Step-Video, formally known as Step-Video-T2V, is a massive 30-billion-parameter model, currently the world's largest open-source video generation model. It can directly generate high-quality videos with 204 frames at 540P resolution. It surpasses existing top-tier open-source video models in terms of instruction following, motion smoothness, physical plausibility, and aesthetics.

Metaverse, Sci-fi, Cyberpunk Painting (4) Large Model

Image Source: AI-generated image, licensed by Midjourney

Meanwhile, Step-Audio is the industry's first large model capable of generating speech with diverse emotions, dialects, languages, singing styles, and personalized characteristics. This release marks a significant breakthrough in the field of AI voice interaction.

It's worth noting that these models are adapted to Huawei Ascend CANN heterogeneous computing architecture and Ascend servers. Developers and enterprise users can easily download and experience these models on the Modelers community. To further lower the barrier to entry, Modelers also provides free computing power support, allowing users to perform online model inference without complex environment setup, enabling them to quickly validate their AI solutions.

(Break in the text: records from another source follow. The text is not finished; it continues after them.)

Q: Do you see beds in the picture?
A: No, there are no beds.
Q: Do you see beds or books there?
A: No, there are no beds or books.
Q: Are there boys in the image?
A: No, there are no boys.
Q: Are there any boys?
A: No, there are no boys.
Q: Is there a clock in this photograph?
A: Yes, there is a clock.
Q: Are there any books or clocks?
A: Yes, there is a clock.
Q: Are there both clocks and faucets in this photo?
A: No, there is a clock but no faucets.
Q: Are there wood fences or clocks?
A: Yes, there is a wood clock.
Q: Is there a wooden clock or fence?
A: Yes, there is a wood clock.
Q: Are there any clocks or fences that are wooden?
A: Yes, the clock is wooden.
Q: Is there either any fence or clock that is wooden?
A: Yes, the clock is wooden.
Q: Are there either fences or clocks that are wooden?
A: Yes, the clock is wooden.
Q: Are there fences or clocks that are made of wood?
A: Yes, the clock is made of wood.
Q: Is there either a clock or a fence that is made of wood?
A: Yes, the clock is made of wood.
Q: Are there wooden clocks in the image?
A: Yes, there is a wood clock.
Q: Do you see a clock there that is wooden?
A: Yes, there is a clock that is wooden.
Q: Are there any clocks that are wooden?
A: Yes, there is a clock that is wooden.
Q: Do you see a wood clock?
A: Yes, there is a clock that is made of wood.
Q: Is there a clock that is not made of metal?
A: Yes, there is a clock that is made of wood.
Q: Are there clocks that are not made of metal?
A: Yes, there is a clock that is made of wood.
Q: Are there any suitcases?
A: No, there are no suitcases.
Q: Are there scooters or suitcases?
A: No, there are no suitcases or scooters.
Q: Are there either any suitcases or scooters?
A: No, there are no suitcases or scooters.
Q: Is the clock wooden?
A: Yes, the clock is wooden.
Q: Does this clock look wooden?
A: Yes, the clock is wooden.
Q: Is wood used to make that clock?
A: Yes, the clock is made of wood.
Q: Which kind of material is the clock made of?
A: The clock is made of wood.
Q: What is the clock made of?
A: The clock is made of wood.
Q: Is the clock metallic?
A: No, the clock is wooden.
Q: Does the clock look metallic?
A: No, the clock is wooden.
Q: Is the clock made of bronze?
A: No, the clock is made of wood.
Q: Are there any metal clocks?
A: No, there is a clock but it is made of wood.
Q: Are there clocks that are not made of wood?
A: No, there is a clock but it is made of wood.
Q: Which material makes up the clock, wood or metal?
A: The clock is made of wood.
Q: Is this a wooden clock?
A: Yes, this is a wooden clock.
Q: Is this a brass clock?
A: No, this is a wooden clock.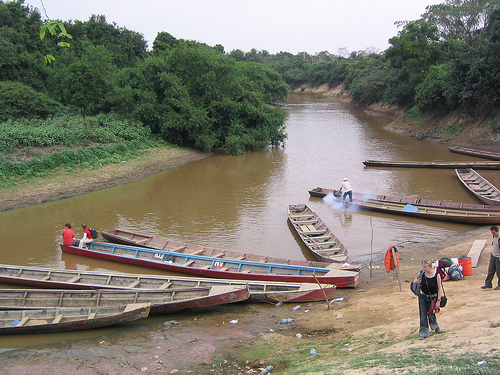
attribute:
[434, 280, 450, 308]
purse — black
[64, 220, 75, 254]
shirt — red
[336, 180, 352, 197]
shirt — white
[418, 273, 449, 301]
top — black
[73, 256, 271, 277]
canoe — red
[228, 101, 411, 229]
water — brown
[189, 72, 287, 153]
trees — green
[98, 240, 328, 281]
railing — blue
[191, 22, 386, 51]
sky — cloudy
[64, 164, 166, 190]
dirt — brown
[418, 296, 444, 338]
pants — blue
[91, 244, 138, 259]
frame — blue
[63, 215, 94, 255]
people — sitting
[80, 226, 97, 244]
shirt — red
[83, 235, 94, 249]
pants — white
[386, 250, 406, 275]
jacket — orange, puffy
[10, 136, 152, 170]
shrubs — green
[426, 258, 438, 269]
hair — blonde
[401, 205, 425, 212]
shopping bag — blue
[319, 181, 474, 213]
boat — long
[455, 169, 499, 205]
boat — grey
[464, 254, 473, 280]
bucket — orange, big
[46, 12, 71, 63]
leaves — bright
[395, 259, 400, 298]
pole — wooden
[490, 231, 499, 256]
shirt — gray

Furthermore, StepStar's open-source models have attracted attention from several industry-leading companies. Companies from various sectors, including TensFlow, Alibaba Cloud, Volcano Engine, and TCL, have already joined this open-source ecosystem. StepStar plans to launch a new image-to-video model in March, further enriching its product line.

This collaboration between Huawei Ascend and StepStar not only expands the application scenarios of multimodal AI models but also provides developers with more powerful tools, driving technological advancements across the industry.